Instruction 1
Can you repeat the passage of the Google Search Console article word for word, from "Whenever you read" up to and including "crawl each website!"?
Instruction 2
Could you carry on the article about Google Search Console and page indexing, picking up after its last sentence?

Page
== == ==
I love Google Search Console (GSC) because it is the most accurate SEO tool.

Unlike third-party solutions, the data in GSC comes directly from Google. Nothing is extrapolated: you see what Google wants you to see. But is it always accurate?

Whenever you read “Discovered — currently not indexed“, what Google should have written is “Detected but not currently crawled“. It is crucial to remember this as you go through this article, and you’ll understand why in the end.

While Google has always denied the existence of a “crawl budget” on its end, I’ll show you that there’s a similar internal metric Google uses to decide how to crawl each website!

Before any page can be ranked in SERPs, your content has to go through 3 phases:

1. Discovery

2. Crawling 

3. Indexing

Discovery means Google is aware that those pages exist. URLs have been detected, which is the first step. Google acknowledges their existence, however calling this the “pre-crawling” phase would be inaccurate. Google will arbitrarily decide if what was discovered deserves to be crawled. More on this later to understand why Google might suddenly and violently change its mind.
== == ==
Extracted information
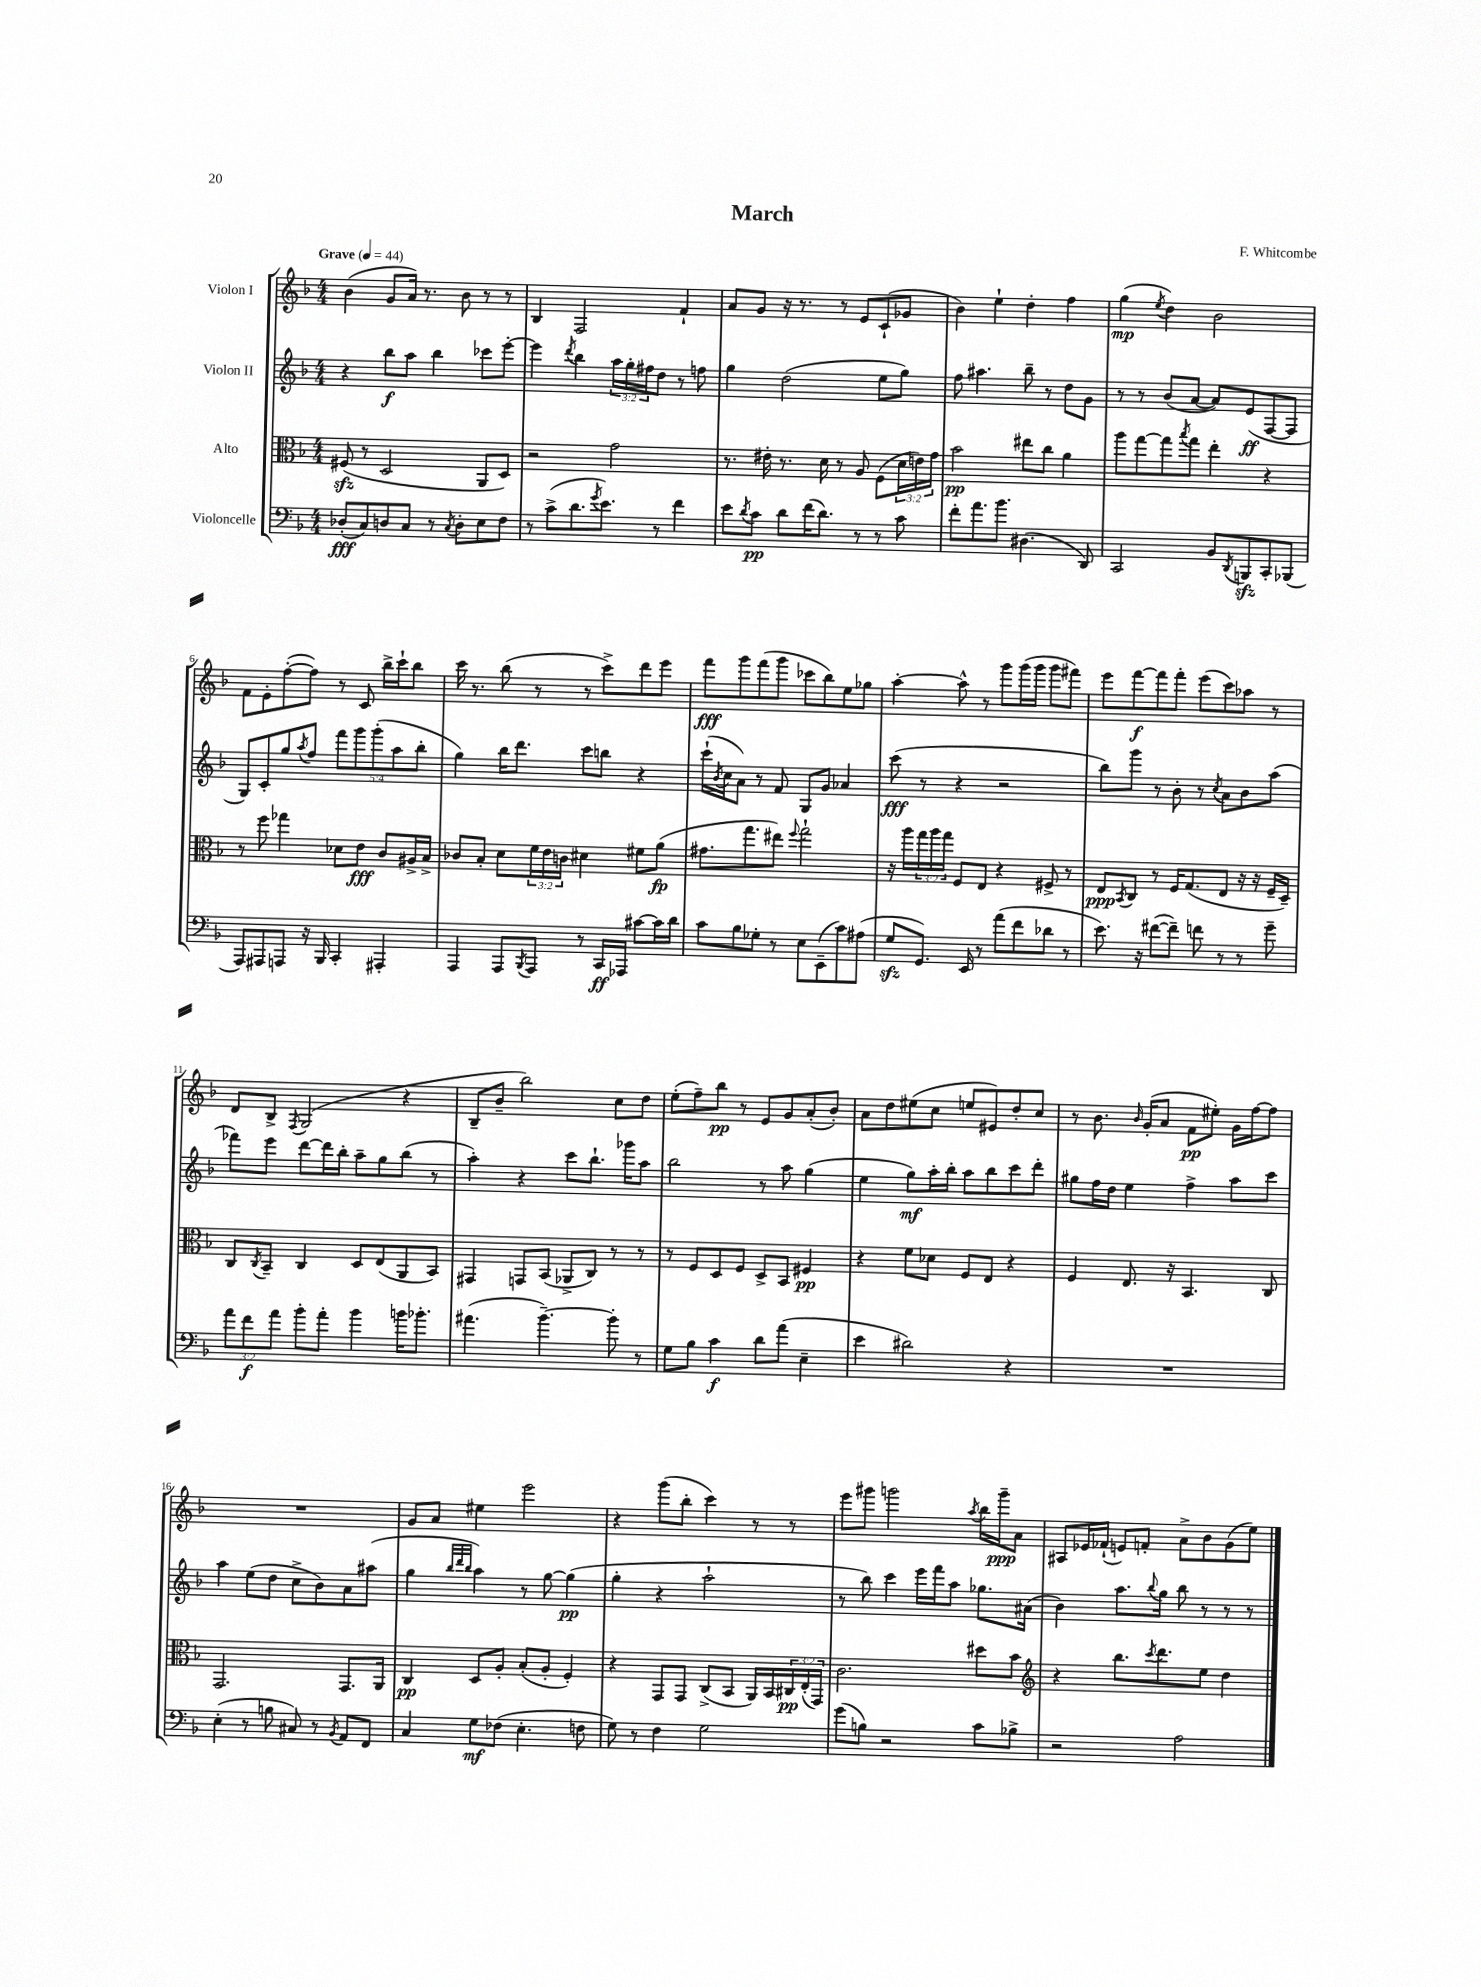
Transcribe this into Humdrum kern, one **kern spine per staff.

**kern	**kern	**kern	**kern
*staff4	*staff3	*staff2	*staff1
*clefF4	*clefC3	*clefG2	*clefG2
*k[b-]	*k[b-]	*k[b-]	*k[b-]
*M4/4	*M4/4	*M4/4	*M4/4
*MM44	*MM44	*MM44	*MM44
(8D-'	(8F#	4r	(4b-
8C)	8r	.	.
8D	2D	8bb-	8g
8C	.	8aa	16a)
.	.	.	8.r
8r	.	4bb-	.
8qC	.	.	.
8D'	.	.	8b-
8E	8AA	8ccc-	8r
8F	8D)	[8eee'	8r
=	=	=	=
8r	2r	4eee]	4B-
(8c^	.	.	.
.	.	8qddd	.
8.d	.	4bb-	2F
8qg	.	.	.
8.e)	.	.	.
.	2g	24aa	.
.	.	24gg'	.
.	.	24ff#	.
8r	.	8dd	.
4f	.	8r	4f`
.	.	8ff	.
=	=	=	=
8e	8.r	4gg	8a
8qd	.	.	.
8c	.	.	8g
.	16e#'	.	.
8d	8.r	(2dd	16r
.	.	.	8.r
(16f	.	.	.
8.d)	16d	.	.
.	8r	.	8r
8r	8A	.	8e
8r	(8F	8ee	(8c`
8c	24d	8gg)	8g-
.	24e)	.	.
.	24g	.	.
=	=	=	=
8f'	2b-	8ff	4b-)
8.a	.	4.aa#	.
.	.	.	4ee`
8.b-	.	.	.
(4.D#	8ee#	8bb-~	4dd'
.	8cc	8r	.
.	4a	8dd	4ff
8DD)	.	8g	.
=	=	=	=
2CC	8aa	8r	(4gg
.	[8gg	8r	.
.	.	.	8qee
.	8gg]	(8b-	4dd)
.	8qbb-	.	.
.	8gg	[8a	.
8BB-	4ee'	8a])	2b-
8qDD	.	.	.
8BBB	.	(8e	.
8CC'	4r	[8F	.
(8BBB-	.	8F]	.
=	=	=	=
8AAA)	8r	8G)	8f
8AAA#	8ff	8c'	8e'
8AAA	4gg-	8gg	([8ff'
.	.	8qaa	.
16r	.	8ff	8ff])
16BBB-	.	.	.
4CC'	8d-	10fff	8r
.	.	10ggg	.
.	8e	.	8c
.	.	(10ggg'	.
4AAA#'	8c	.	16bb-^
.	.	10aa	.
.	.	.	16ccc`
.	16A#^	.	8bb-
.	.	10bb-'	.
.	16B-^	.	.
=	=	=	=
4AAA	8c-	4gg)	16ccc
.	.	.	8.r
.	8B-'	.	.
8AAA	8d	16bb-	(8bb-
.	.	8.ddd	.
8qBBB-	.	.	.
8AAA	24f	.	8r
.	24e	.	.
.	24c	.	.
8r	4d#	8ccc	8r
16CC	.	8bb	8ccc^)
16AAA-	.	.	.
[8c#	8f#	4r	8ddd
16c#]	(8a	.	8eee
16d	.	.	.
=	=	=	=
8c	8.g#	(16ccc`	8fff
.	.	8qb-	.
.	.	16cc	.
8B-	.	8a)	8ggg
.	8.gg	.	.
8G-'	.	8r	(8fff
8r	8ee#)	8f	8ggg
.	8qqff	.	.
8E	2gg`	8G	8ccc-
(8EE~	.	8g	8bb-)
8c)	.	4a-	8ee
(8A#	.	.	8gg-
=	=	=	=
8G	16r	(8ccc	[4aa'
.	16aa	.	.
8.GG)	24gg	8r	.
.	24aa	.	.
.	24gg	.	.
.	8F	4r	8aa^^]
16EE	.	.	.
8r	8E	.	8r
(8a	4r	2r	8ggg
8f	.	.	(16ggg
.	.	.	16ggg
8d-	8F#^	.	8ggg
8r	8r	.	8fff#)
=	=	=	=
8.e)	8E	8bb-)	8eee
.	8qBB-	.	.
.	8C	8ggg	[8fff
16r	.	.	.
([8f#	8r	8r	8fff]
8f#~])	16F	8b-'	8fff'
.	(8.G	.	.
8f	.	8r	(8eee
.	.	8qcc	.
8r	8E	8a	8ccc)
8r	16r	8b-	8aa-
.	16r	.	.
8g~	16F~	(8aa	8r
.	16D~)	.	.
=	=	=	=
12a	8C	8fff-)	8d
12f	.	.	.
.	8qC	.	.
.	8BB-~	8eee	8B-^
12a	.	.	.
.	.	.	8qF
8b-'	4C	[8ddd	(2G
8a'	.	16ddd]	.
.	.	16bb-'	.
4b-	8D	8aa~	.
.	(8E	8gg	.
16b	8AA	(8bb-	4r
8.b-'	.	.	.
.	8BB-)	8r	.
=	=	=	=
(4.a#	4GG#	4aa')	8B-~
.	.	.	8b-~
.	8GG	4r	2bb-)
[4.b-~)	(8BB-	.	.
.	8AA-^	8ccc	.
.	8C)	8.bb-`	.
8b-']	8r	.	8cc
.	.	16ggg-	.
8r	8r	8aa	8dd
=	=	=	=
8G	8r	2bb-	(8ee'
8B-	8F	.	8ff~)
4c	8D	.	8bb-
.	8F	.	8r
8d	8D^	8r	8e
(8a	8BB-	8aa	8g
4E~	4F#	(4gg	(8a'
.	.	.	8b-')
=	=	=	=
4e	4r	4ee	8a
.	.	.	8dd
2d#)	8f	8gg)	(8ee#
.	8d-	16aa'	8cc
.	.	16bb-'	.
.	8F	8aa	8ee
.	8E	8bb-	8e#)
4r	4r	8ccc	8dd'
.	.	8ddd'	8cc
=	=	=	=
1r	4F	8gg#	8r
.	.	16ff	8.b-
.	.	16dd	.
.	8.E	4ee	.
.	.	.	16qqb-
.	.	.	(16g'
.	.	.	8a
.	16r	.	.
.	4.BB-	4ff^	8f
.	.	.	8ee#')
.	.	8aa	16g
.	.	.	[16ff
.	8C	8ccc	8ff]
=	=	=	=
(4E'	2.GG	4aa	1r
8r	.	(8ee	.
8B	.	8dd	.
8C#)	.	8cc^	.
8r	.	8b-)	.
8qBB-	.	.	.
8AA	8.GG	8a	.
8FF	.	(8aa#	.
.	16AA	.	.
=	=	=	=
4C	4C	4gg	8g
.	.	.	8a
.	.	32qqbb-	.
.	.	32qqddd	.
.	.	32qqbb-	.
8G	8D	4aa)	4ee#
(8F-	8A'	.	.
4.E'	(8B-'	8r	2eee
.	8A'	[8gg	.
.	4F')	(4gg]	.
8F	.	.	.
=	=	=	=
8G)	4r	4gg'	4r
8r	.	.	.
4F	8GG	4r	(8ggg
.	8GG	.	8bb-'
2G	(8C^	2aa`	4ccc)
.	8BB-	.	.
.	16AA)	.	8r
.	16BB-	.	.
.	24C#	.	8r
.	(24E'	.	.
.	24GG)	.	.
=	=	=	=
(8g	2.c	8r	8eee
8B)	.	8bb-)	8ggg#
2r	.	4ccc	2ggg
.	.	16eee	.
.	.	16fff	.
.	.	8aa	.
.	.	.	8qaa
8c	8dd#	8.gg-	16bb-
.	.	.	16ggg~
8B-^	8b-	.	8a
.	.	(16a#	.
=	=	=	=
*	*clefG2	*	*
2r	4r	4b-)	8A#
.	.	.	16e-
.	.	.	(16f-`
.	8.bb-	8.aa	8e)
.	.	.	8f'
.	8qccc	8qqbb-	.
.	8.ddd	16gg	.
2A	.	8bb-	8a^
.	8ee	8r	8b-
.	4dd	8r	(8g
.	.	8r	8ee)
==	==	==	==
*-	*-	*-	*-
== == ==
Written answer 1
Whenever you read “Discovered — currently not indexed“, what Google should have written is “Detected but not currently crawled“. It is crucial to remember this as you go through this article, and you’ll understand why in the end.

While Google has always denied the existence of a “crawl budget” on its end, I’ll show you that there’s a similar internal metric Google uses to decide how to crawl each website!

Written answer 2
Crawling means you’ve gone beyond discovery/detection: your content has been crawled by Googlebot, meaning that your content has been processed but you do not exist in Google’s index yet. Google will arbitrarily decide if you deserve to be indexed later on.

Indexing is easy to understand: your content has successfully gone through the discovery and crawling phases. You’ve been detected and crawled and now exist inside Google’s index. 

Now, what could a sudden drop in pages “Discovered but currently not indexed” mean? 

REMEMBER: Google isn’t accurate here because no content can jump from “discovery” to “indexing” without going through the crawling phase!

When you have a lot of “discovered” but pending to be crawled pages, there are 3 possibilities:

1. Server Capacity (bandwidth, CPU load, limited RAM, etc) 

2. Web Server Issues (Apache/Nginx configuration issues, unexpected HTTP response codes, etc — log file analysis is always recommended)

3. Website Quality (after a few months of observation and analysis, Google gives an invisible and confidential internal score to each indexed website — by considering the overall site quality, including the content, design, layout, etc).

As a rule, Google always declared that “discovered but not indexed” pages meant that Googlebot wanted to crawl the URLs but postponed the crawl because your website might be overloaded. In other words, the problem was on your side, not theirs! Google almost always points to your back end.

Technical SEOs listened and focused on fixing the back-end by tweaking the server and web server, which is absolutely needed.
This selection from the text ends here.